- TASK DESCRIPTION
The lines below, from the one holding "ا ایک شخص کو" through the final line, are to be copied exactly, with no other lines and no pictures.

- Stored data entries
* * *
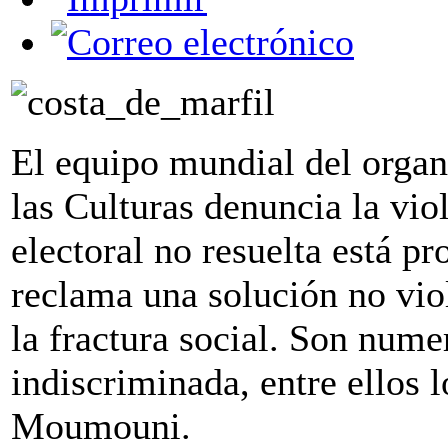
El equipo mundial del orga
las Culturas denuncia la viol
electoral no resuelta está p
reclama una solución no viol
la fractura social. Son nume
indiscriminada, entre ellos 
Moumouni.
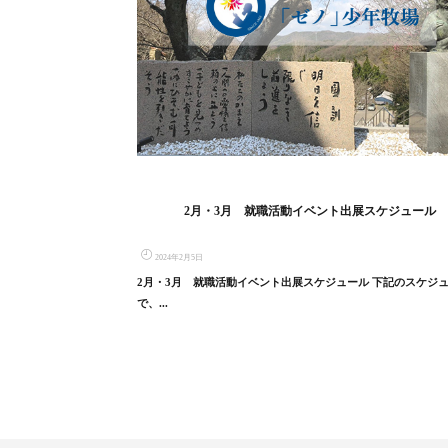
2月・3月 就職活動イベント出展スケジュール
2024年2月5日
2月・3月 就職活動イベント出展スケジュール 下記のスケジ
で、...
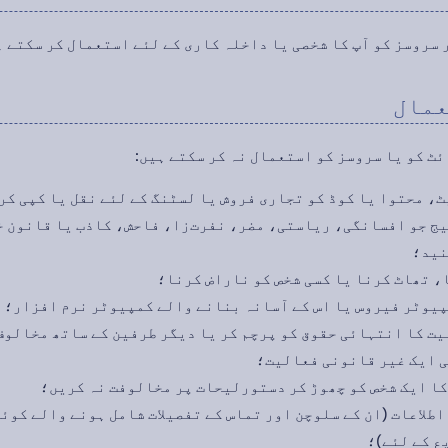
ٹ، محتوا یا کوڈ کو تجاری فروش یا لسٹنگ کے لئے نقل یا کپی کر
ج جو افسانگی، ریاستی، مضر، نفرت‌زا، فاحش، کاذب یا قانون خ
نید؛
 تھاٹ کرنا یا کسی شخص کو ناراض کرنا؛
پیوٹر فیروس یا اس کے آسانہ بنانے والے کمپیوٹر نرم افزار؛
یت کا انتہائی حقوق کو پرچم کر یا دیگر طرفین کے ساتھ مخالوف
ی ایک غیر قانونی فعالیت؛
ا ایک شخص کو چھوڑ کر دستورلیحات پر مخالوفت نہ کریں؛
 اطلاعات (ان کے سلوچن اور تماس کے تفصیلات شامل ہونے والے کوئ
ع کے لئے)؛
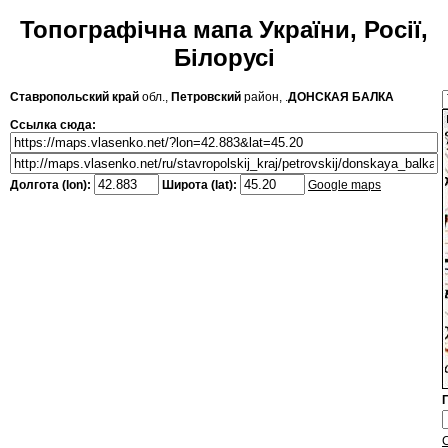
Топографічна мапа України, Росії,
Білорусі
Ставропольский край
обл.,
Петровский
район, .
ДОНСКАЯ БАЛКА
Ссылка сюда:
Долгота (lon):
Широта (lat):
Google maps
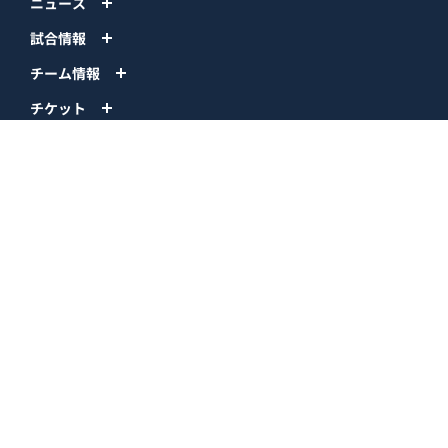
ニュース
試合情報
チーム情報
チケット
イベント
ファンクラブ
グッズ
ファーム
エンタメ
スタジアム
スポンサー
球団情報
問い合わせ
* * *
- FINISHED EXERCISE
ا ایک شخص کو چھوڑ کر دستورلیحات پر مخالوفت نہ کریں؛
 اطلاعات (ان کے سلوچن اور تماس کے تفصیلات شامل ہونے والے کوئ
ع کے لئے)؛
Топографічна мапа України, Росії,
Білорусі
Ставропольский край
обл.,
Петровский
район, .
ДОНСКАЯ БАЛКА
Ссылка сюда:
Долгота (lon):
Широта (lat):
Google maps
ニュース
試合情報
チーム情報
チケット
イベント
ファンクラブ
グッズ
ファーム
エンタメ
スタジアム
スポンサー
球団情報
問い合わせ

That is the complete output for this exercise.